Every line holding "endometrium" should be copied from the records below.

[Opening RECORDS SUPPLIED section]

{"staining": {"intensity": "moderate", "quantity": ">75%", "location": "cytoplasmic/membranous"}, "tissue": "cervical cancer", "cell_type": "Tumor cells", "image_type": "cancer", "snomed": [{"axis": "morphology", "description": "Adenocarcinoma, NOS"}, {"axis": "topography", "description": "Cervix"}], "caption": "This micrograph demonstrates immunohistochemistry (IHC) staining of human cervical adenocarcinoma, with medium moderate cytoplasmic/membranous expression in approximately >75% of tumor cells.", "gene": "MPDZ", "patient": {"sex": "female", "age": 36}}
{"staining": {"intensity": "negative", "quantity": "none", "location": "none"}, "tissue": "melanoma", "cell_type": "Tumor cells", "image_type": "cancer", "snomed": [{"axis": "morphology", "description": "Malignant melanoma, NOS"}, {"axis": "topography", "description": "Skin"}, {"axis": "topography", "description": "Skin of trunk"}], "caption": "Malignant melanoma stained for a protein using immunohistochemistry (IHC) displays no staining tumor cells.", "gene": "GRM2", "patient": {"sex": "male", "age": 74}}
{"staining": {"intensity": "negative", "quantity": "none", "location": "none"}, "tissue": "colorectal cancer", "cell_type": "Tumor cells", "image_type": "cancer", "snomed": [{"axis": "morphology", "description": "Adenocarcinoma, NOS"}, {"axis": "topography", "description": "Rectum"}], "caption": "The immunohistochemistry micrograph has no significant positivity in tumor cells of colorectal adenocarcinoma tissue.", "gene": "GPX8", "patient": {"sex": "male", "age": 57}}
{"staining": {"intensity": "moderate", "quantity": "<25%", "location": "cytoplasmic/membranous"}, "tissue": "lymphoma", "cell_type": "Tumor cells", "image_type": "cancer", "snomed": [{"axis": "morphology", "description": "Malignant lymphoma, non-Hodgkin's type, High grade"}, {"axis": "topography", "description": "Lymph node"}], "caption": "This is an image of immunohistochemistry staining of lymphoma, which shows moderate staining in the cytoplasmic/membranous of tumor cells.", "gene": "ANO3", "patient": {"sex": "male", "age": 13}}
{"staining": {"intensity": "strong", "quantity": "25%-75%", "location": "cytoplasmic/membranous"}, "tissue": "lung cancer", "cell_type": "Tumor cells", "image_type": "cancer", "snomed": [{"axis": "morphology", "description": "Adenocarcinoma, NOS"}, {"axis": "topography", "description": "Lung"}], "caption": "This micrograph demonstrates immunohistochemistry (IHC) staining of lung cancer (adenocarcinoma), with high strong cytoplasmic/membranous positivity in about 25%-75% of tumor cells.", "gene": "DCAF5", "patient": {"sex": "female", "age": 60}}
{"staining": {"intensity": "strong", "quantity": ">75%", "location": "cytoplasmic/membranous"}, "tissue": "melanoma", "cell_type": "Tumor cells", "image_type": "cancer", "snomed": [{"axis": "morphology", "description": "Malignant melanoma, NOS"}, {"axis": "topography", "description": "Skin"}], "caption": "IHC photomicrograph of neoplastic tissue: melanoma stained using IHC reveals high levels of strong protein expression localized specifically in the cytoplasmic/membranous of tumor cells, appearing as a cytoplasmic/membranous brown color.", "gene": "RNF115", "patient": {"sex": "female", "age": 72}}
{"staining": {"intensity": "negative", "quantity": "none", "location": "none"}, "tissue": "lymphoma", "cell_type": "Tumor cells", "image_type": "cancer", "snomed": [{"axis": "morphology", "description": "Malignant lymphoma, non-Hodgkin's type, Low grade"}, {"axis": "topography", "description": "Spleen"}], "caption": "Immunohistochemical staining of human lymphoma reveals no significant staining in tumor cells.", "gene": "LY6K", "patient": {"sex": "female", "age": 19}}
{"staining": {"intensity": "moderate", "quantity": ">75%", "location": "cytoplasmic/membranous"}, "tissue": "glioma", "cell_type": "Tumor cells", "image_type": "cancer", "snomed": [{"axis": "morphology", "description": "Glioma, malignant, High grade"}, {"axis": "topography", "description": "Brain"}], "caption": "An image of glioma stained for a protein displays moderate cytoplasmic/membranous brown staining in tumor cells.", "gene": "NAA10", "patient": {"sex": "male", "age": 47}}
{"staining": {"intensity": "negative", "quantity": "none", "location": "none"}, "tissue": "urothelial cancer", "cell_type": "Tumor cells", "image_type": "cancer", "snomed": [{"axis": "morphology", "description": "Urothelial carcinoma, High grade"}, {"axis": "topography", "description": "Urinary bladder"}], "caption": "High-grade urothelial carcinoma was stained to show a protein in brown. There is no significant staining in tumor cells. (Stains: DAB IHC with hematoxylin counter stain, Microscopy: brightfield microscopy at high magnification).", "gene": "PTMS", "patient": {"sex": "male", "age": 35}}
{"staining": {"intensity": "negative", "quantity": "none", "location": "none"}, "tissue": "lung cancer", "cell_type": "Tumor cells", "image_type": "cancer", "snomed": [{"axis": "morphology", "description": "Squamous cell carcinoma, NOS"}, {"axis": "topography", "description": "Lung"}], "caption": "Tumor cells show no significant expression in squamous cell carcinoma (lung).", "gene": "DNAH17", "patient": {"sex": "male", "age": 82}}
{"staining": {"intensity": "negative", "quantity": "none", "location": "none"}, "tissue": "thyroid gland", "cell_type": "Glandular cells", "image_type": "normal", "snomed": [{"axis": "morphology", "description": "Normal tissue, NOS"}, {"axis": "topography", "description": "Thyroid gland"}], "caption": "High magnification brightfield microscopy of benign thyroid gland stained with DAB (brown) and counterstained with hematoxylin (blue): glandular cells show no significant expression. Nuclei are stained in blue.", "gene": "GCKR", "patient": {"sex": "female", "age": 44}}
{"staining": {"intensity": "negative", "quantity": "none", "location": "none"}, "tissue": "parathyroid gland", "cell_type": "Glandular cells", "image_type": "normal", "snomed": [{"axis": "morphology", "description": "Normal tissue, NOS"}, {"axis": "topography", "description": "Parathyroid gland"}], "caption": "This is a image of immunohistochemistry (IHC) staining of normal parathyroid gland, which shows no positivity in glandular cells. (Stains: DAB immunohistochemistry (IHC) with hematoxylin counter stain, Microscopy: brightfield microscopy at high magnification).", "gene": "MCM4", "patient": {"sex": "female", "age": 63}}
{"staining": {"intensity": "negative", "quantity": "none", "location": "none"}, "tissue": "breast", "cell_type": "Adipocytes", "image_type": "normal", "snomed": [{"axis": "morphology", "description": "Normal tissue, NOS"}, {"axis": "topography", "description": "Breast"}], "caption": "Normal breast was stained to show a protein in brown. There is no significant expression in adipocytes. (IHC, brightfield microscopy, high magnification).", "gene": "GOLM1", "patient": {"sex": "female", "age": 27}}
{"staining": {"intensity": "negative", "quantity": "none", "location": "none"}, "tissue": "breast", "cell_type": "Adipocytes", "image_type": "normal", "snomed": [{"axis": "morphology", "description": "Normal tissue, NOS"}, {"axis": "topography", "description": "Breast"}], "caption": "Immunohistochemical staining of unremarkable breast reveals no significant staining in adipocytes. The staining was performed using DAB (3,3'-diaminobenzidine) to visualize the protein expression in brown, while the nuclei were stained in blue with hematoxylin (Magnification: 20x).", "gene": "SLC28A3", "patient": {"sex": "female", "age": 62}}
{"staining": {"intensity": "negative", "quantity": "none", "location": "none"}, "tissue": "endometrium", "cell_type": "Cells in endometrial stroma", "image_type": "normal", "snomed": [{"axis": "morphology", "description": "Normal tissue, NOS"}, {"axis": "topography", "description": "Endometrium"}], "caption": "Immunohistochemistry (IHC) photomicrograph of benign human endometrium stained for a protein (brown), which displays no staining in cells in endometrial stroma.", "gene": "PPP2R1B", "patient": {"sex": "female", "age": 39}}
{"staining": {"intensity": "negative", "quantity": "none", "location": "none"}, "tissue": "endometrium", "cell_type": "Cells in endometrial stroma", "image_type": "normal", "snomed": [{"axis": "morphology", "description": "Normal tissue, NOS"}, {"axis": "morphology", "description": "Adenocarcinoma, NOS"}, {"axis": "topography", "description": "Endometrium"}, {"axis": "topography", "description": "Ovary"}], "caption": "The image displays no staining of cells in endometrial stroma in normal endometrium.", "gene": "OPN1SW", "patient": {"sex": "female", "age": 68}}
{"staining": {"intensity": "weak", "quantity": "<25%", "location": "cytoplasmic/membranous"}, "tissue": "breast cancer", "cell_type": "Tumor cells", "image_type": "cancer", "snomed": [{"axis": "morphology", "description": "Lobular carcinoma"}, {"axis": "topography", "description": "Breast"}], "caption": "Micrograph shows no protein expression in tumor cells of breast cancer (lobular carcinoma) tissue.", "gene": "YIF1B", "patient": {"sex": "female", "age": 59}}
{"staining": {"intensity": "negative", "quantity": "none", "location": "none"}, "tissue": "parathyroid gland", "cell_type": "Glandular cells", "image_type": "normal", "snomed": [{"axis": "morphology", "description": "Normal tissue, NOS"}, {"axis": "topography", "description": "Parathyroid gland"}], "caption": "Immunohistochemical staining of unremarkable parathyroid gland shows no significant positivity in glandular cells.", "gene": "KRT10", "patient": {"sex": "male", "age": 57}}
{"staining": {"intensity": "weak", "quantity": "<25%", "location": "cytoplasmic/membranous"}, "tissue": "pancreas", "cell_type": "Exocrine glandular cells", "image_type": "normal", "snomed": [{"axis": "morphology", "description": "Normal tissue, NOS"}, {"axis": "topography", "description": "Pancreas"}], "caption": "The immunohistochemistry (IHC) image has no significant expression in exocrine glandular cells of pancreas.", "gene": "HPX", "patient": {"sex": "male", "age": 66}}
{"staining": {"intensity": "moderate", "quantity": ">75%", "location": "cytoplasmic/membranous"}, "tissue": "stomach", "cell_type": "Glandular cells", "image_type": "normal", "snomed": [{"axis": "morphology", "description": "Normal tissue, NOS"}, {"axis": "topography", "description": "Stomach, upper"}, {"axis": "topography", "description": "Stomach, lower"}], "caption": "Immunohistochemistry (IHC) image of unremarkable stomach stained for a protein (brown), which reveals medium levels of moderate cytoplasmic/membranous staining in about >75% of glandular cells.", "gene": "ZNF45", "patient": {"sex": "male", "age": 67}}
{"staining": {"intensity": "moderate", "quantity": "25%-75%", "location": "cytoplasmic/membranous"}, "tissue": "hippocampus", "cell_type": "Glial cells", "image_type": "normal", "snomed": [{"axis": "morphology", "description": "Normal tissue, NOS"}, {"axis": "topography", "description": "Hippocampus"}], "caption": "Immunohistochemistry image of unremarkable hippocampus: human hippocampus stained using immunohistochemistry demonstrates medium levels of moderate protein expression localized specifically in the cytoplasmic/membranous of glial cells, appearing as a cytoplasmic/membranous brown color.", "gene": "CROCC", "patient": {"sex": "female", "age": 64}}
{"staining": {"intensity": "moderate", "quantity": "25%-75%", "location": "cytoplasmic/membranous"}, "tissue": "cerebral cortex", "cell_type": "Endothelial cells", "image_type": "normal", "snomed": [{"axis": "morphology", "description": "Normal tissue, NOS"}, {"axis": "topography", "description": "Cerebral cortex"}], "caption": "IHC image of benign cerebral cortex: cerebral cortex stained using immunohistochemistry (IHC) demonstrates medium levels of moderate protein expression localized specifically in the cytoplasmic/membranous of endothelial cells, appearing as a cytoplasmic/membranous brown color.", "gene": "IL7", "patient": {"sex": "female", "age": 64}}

[Closing RECORDS SUPPLIED section]

**TASK SOLUTION**.
{"staining": {"intensity": "negative", "quantity": "none", "location": "none"}, "tissue": "endometrium", "cell_type": "Cells in endometrial stroma", "image_type": "normal", "snomed": [{"axis": "morphology", "description": "Normal tissue, NOS"}, {"axis": "topography", "description": "Endometrium"}], "caption": "Immunohistochemistry (IHC) photomicrograph of benign human endometrium stained for a protein (brown), which displays no staining in cells in endometrial stroma.", "gene": "PPP2R1B", "patient": {"sex": "female", "age": 39}}
{"staining": {"intensity": "negative", "quantity": "none", "location": "none"}, "tissue": "endometrium", "cell_type": "Cells in endometrial stroma", "image_type": "normal", "snomed": [{"axis": "morphology", "description": "Normal tissue, NOS"}, {"axis": "morphology", "description": "Adenocarcinoma, NOS"}, {"axis": "topography", "description": "Endometrium"}, {"axis": "topography", "description": "Ovary"}], "caption": "The image displays no staining of cells in endometrial stroma in normal endometrium.", "gene": "OPN1SW", "patient": {"sex": "female", "age": 68}}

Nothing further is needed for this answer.